Berharga Bagi Dunia Medis Dan Keanekaragaman Hayati Pesisir
Setiap tahun, sekitar 600 ribu ekor kepiting tapal kuda dewasa ditangkap untuk kemudian dibawa ke laboratorium menjalani proses pengambilan darah. Proses ini mirip dengan pengambilan darah pada manusia saat mendonorkan darahnya, tanpa melukai atau membahayakan kehidupan binatang tersebut.
Hanya sekitar 20-30% dari total volume darah kepiting yang diambil, setelah itu mereka dilepaskan kembali ke alam bebas. Meskipun beberapa kepiting tapal kuda mungkin mati setelah proses pengambilan darah, sebagian besar akan pulih dan darahnya kembali normal dalam rentang waktu seminggu hingga 3 bulan.

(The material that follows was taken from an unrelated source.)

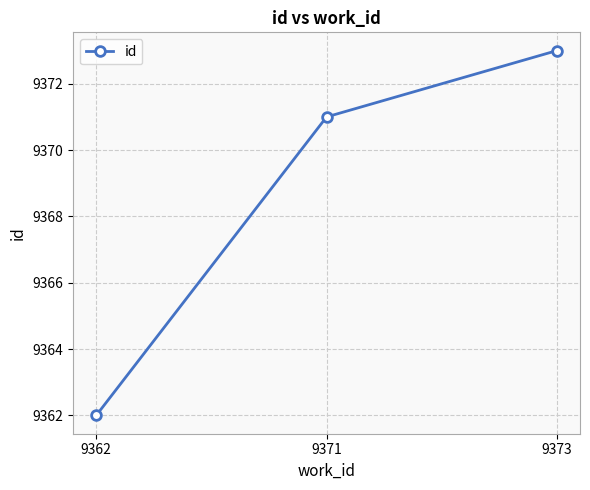

Reading left to right, extract all data points from this chart.

9362=9362	9371=9371	9373=9373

Ada empat spesies kepiting tapal kuda dengan tiga di antaranya tersebar di wilayah Asia meliputi pantai India, Vietnam, Cina, Kalimantan, dan Jepang selatan. Spesies-spesies ini mencakup kepiting tapal kuda tri-spine (Tachypleus tridentatus), kepiting tapal kuda pesisir (Tachypleus gigas), dan kepiting tapal kuda bakau (Carcinoscorpius rotundicauda).
Sementara itu, spesies yang paling sering digunakan dalam alat kesehatan adalah Limulus polyphemus yang dikenal sebagai kepiting tapal kuda Amerika.
Kehadiran kepiting tapal kuda tidak hanya berharga bagi dunia medis dan kesehatan manusia. Menurut International Union for the Conservation of Nature (IUCN), kepiting tapal kuda juga memainkan peran penting sebagai penghubung dalam keanekaragaman hayati pesisir.
Salah satu peran ekologisnya adalah meletakkan jutaan telur di pantai, memberi makan burung pantai, ikan, dan satwa liar lainnya. Cangkang keras mereka juga berfungsi sebagai habitat mikro bagi berbagai spesies lain, termasuk kepiting lumpur, kerang, dan siput.